Washington (AFP) – Au large des côtes d’Alaska, la mer de Béring abrite une population de crabes emblématiques: les crabes des neiges, qui comme leur nom le laisse penser, prospèrent dans des eaux froides.

Mais le réchauffement des températures ces dernières années a très vraisemblablement provoqué leur déclin, jusqu’à pousser les autorités à prendre une décision inédite: l’annulation pure et simple cette année de la saison de pêche, pour cette espèce qui constitue pourtant une ressource cruciale localement.

Selon le dernier recensement effectué cet été, le nombre estimé de crabes des neiges est tombé à 1,9 milliard en 2022, contre 11,7 milliards en 2018. Soit une chute d’environ 85%.

Face à ce désastre, le changement climatique est le principal suspect à incriminer, a expliqué mardi à l’AFP Erin Fedewa, biologiste qui travaille sur le recensement de ces crabes en Alaska depuis des années.

En 2018 et 2019, des vagues de chaleur ont fortement réchauffé les températures de l’eau en profondeur. « Cet habitat d’eau froide dont ils ont besoin était alors quasiment inexistant, ce qui suggère que la température est vraiment le coupable clé » dans ce déclin, a déclaré la spécialiste. « Tout pointe vraiment vers le changement climatique. »

Jusqu’ici, ces crabes à la carapace ronde et orangée (qui peut atteindre jusqu’à 15 centimètres chez les mâles adultes), représentaient une ressource fiable pour les communautés côtières.

« Les temps sont difficiles et sans précédent pour l’emblématique pêche de crabes d’Alaska », a déploré dans une publication Jamie Goen, de l’organisation professionnelle Alaska Bering Sea Crabbers. « Des deuxièmes et troisièmes générations de familles de pêcheurs de crabes vont être forcées de fermer boutique. »

Le Département de la pêche d’Alaska a déclaré dans un communiqué comprendre que « cette fermeture aura un impact substantiel sur les pêcheurs, l’industrie et les communautés qui en dépendent ». Mais il a souligné « le besoin de préservation de long terme » de l’espèce.

La population de crabes des neiges est en baisse depuis des décennies, malgré plusieurs rebonds, dont le dernier en 2018 qui avait suscité de l’espoir. Mais à partir de 2019, « les choses ont pris un tournant radical qui a surpris tout le monde », a raconté Erin Fedewa.

Pendant le recensement de 2021, « à des stations où on attrape normalement des milliers de crabes des neiges, il n’y en avait que quelques centaines. Pour moi c’était le signe que quelque chose n’allait vraiment pas », a-t-elle dit.

Autre indice: ces dernières années, les crabes ont été observés dans des zones situées plus au nord que d’habitude, vers des eaux plus froides.

Les jeunes crabes en particulier ont besoin de températures en dessous des 2°C, ce qui leur permet notamment d’échapper à leurs prédateurs (certains poissons, phoques…).

**À FAIRE**.
1. D'après l'article sur les crabes des neiges, à combien le nombre de crabes des neiges était-il estimé en 2022 ?
2. Les affirmations suivantes concordent-elles avec l'article sur les crabes des neiges ? Répondez par oui ou par non et citez les mots qui tranchent.
(a) La saison de pêche de cette espèce a été annulée cette année.
(b) La carapace des mâles adultes peut atteindre 30 centimètres.
(c) Les jeunes crabes ont besoin de températures supérieures à 2 °C.
3. Reproduisez à l'identique le passage de l'article sur les crabes des neiges qui va de "Washington (AFP) –" à "depuis des années.", ces deux bornes comprises.

[Entrées de données enregistrées]
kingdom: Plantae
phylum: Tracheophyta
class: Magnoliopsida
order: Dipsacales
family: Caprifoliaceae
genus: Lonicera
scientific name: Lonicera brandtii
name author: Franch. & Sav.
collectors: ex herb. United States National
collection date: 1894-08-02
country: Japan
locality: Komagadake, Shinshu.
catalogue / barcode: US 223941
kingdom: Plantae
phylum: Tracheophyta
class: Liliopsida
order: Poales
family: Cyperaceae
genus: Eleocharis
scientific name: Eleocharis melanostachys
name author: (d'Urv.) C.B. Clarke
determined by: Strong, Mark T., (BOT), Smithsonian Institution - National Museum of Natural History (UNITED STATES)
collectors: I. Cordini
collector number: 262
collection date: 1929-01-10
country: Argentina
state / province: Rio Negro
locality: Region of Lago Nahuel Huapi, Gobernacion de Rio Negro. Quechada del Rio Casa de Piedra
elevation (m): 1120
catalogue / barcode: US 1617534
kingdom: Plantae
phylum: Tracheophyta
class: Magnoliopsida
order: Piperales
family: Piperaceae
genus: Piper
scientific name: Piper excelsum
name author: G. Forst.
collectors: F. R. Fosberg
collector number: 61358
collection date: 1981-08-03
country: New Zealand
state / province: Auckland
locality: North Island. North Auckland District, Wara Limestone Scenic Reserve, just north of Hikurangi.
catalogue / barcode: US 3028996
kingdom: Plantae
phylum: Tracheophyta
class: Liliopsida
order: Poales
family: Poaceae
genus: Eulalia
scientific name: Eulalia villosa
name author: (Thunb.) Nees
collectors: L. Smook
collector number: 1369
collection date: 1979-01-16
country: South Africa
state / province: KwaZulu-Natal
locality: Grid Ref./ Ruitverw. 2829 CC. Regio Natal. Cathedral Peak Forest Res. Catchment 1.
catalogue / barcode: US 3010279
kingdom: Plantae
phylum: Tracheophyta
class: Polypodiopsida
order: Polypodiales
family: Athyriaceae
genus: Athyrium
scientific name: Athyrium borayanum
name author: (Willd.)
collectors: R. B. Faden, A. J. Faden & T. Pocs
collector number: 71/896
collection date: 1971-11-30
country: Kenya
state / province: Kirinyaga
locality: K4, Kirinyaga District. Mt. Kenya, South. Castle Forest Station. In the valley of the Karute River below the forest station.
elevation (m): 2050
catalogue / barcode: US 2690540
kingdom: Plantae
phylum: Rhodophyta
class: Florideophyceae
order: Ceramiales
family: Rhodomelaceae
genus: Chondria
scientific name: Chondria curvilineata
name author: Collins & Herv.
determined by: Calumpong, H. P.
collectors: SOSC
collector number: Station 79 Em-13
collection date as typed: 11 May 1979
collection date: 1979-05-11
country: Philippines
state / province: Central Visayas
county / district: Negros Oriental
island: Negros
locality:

**LISTE DES SOLUTIONS**.
1. À 1,9 milliard.

2.
(a) Oui : « l’annulation pure et simple cette année de la saison de pêche »
(b) Non : « qui peut atteindre jusqu’à 15 centimètres chez les mâles adultes »
(c) Non : « Les jeunes crabes en particulier ont besoin de températures en dessous des 2°C »

3.
Washington (AFP) – Au large des côtes d’Alaska, la mer de Béring abrite une population de crabes emblématiques: les crabes des neiges, qui comme leur nom le laisse penser, prospèrent dans des eaux froides.

Mais le réchauffement des températures ces dernières années a très vraisemblablement provoqué leur déclin, jusqu’à pousser les autorités à prendre une décision inédite: l’annulation pure et simple cette année de la saison de pêche, pour cette espèce qui constitue pourtant une ressource cruciale localement.

Selon le dernier recensement effectué cet été, le nombre estimé de crabes des neiges est tombé à 1,9 milliard en 2022, contre 11,7 milliards en 2018. Soit une chute d’environ 85%.

Face à ce désastre, le changement climatique est le principal suspect à incriminer, a expliqué mardi à l’AFP Erin Fedewa, biologiste qui travaille sur le recensement de ces crabes en Alaska depuis des années.